After suffering from SAD for half my life, I’ve had it pretty good the past few years. Last year in particular was actually great—it was like I was a regular person.
This year has not gotten off to a good start, with gloom pressing in on me before we’d even reached Halloween.
With every year being an experiment with n=1 it’s hard to know what makes a difference and what doesn’t, but one thing that occurred to me right away was that last year I had gotten my mind right about the cold (in particular) early.
Two strong influences in the early fall last year were Jackie (who always enjoys the cold weather as an opportunity to wear her woollies) and Katy Bowman (who talks about cold as an opportunity for movement).
In particular, in the run-up to last winter, I came upon not just Katy Bowman but plenty of other natural-movement/ancestral-health folk talking about using cold as an appropriate stressor via cold training.

▸ DATA EXTRACTS:

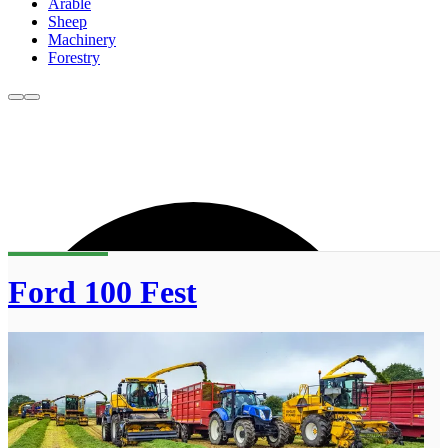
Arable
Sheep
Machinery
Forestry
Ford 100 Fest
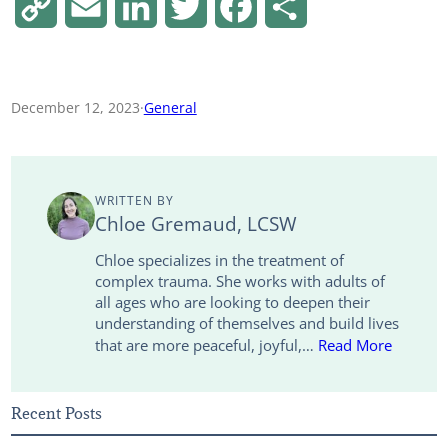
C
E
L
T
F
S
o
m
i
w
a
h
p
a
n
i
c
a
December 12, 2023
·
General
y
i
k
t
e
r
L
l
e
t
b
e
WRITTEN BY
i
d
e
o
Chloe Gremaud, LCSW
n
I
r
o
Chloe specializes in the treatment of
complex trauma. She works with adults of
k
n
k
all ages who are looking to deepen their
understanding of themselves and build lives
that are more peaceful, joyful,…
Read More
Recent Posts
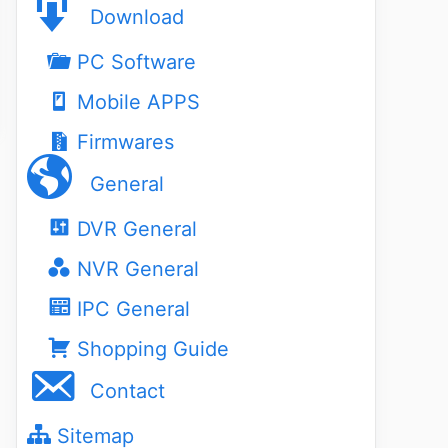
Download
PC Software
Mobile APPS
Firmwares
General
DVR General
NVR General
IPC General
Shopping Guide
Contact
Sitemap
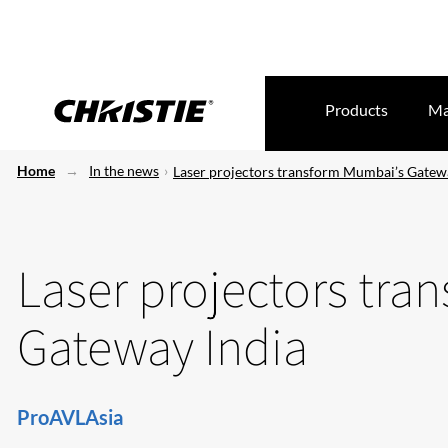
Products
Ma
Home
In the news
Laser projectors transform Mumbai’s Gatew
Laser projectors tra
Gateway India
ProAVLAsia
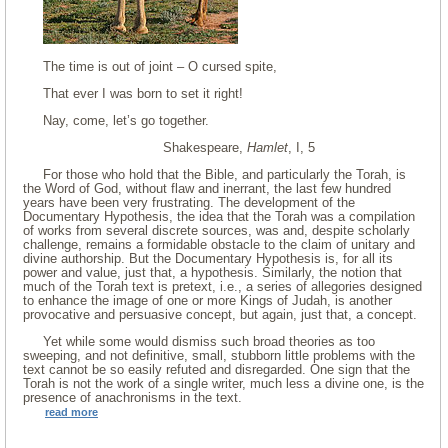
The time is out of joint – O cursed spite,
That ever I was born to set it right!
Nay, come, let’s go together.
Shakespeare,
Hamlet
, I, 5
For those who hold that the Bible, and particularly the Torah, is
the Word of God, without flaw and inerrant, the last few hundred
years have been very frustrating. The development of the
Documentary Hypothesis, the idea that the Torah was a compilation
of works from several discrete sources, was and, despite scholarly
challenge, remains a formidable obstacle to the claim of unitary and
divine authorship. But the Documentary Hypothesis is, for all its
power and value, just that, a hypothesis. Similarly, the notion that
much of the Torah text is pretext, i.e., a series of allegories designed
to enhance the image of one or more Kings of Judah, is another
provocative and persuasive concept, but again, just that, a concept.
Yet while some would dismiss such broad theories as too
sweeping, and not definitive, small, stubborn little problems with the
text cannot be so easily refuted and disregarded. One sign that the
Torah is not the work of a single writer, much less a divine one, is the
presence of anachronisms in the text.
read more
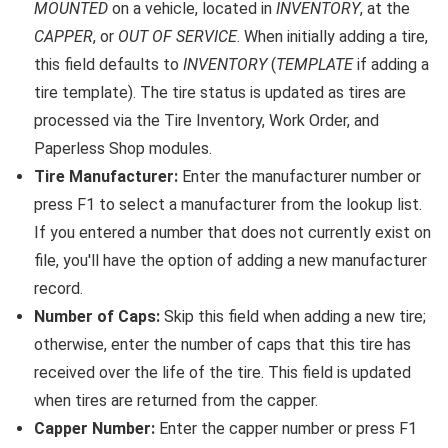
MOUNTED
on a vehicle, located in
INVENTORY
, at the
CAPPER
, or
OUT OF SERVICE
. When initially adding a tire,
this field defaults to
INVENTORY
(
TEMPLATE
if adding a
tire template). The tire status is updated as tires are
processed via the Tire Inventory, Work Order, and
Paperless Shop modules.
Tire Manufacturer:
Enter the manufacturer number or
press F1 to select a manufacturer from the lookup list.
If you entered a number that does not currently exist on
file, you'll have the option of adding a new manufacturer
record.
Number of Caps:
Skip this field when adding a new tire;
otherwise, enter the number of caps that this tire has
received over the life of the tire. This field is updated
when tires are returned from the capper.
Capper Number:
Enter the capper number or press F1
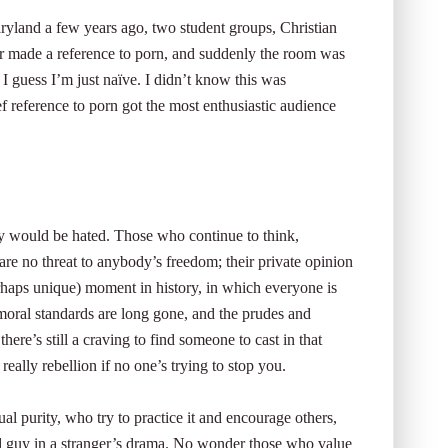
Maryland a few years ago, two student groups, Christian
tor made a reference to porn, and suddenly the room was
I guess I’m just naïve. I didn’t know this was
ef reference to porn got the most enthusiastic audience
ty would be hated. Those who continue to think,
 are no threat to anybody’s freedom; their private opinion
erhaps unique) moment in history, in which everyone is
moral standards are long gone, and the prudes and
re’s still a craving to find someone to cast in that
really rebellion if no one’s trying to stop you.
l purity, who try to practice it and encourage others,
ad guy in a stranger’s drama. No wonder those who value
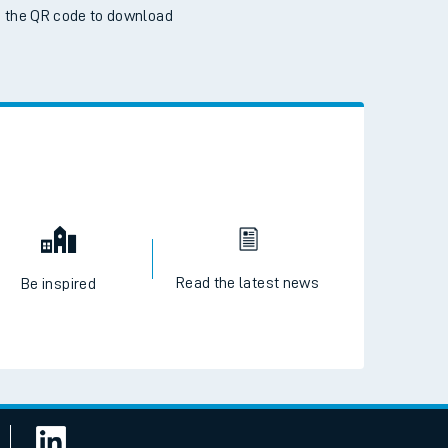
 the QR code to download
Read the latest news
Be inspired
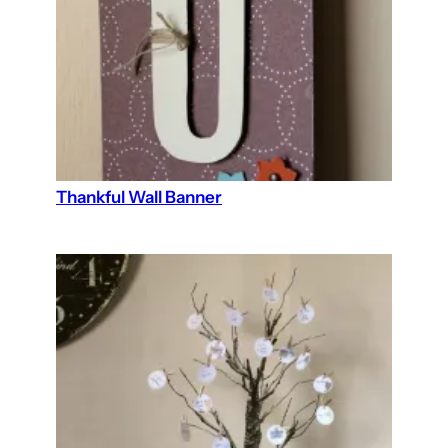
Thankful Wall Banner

▸ WHAT THIS TASK INVOLVES:
Reproduce the full passage above on seasonal affective disorder and preparing for the cold, word for word.

▸ WORKED SOLUTION:
After suffering from SAD for half my life, I’ve had it pretty good the past few years. Last year in particular was actually great—it was like I was a regular person.
This year has not gotten off to a good start, with gloom pressing in on me before we’d even reached Halloween.
With every year being an experiment with n=1 it’s hard to know what makes a difference and what doesn’t, but one thing that occurred to me right away was that last year I had gotten my mind right about the cold (in particular) early.
Two strong influences in the early fall last year were Jackie (who always enjoys the cold weather as an opportunity to wear her woollies) and Katy Bowman (who talks about cold as an opportunity for movement).
In particular, in the run-up to last winter, I came upon not just Katy Bowman but plenty of other natural-movement/ancestral-health folk talking about using cold as an appropriate stressor via cold training.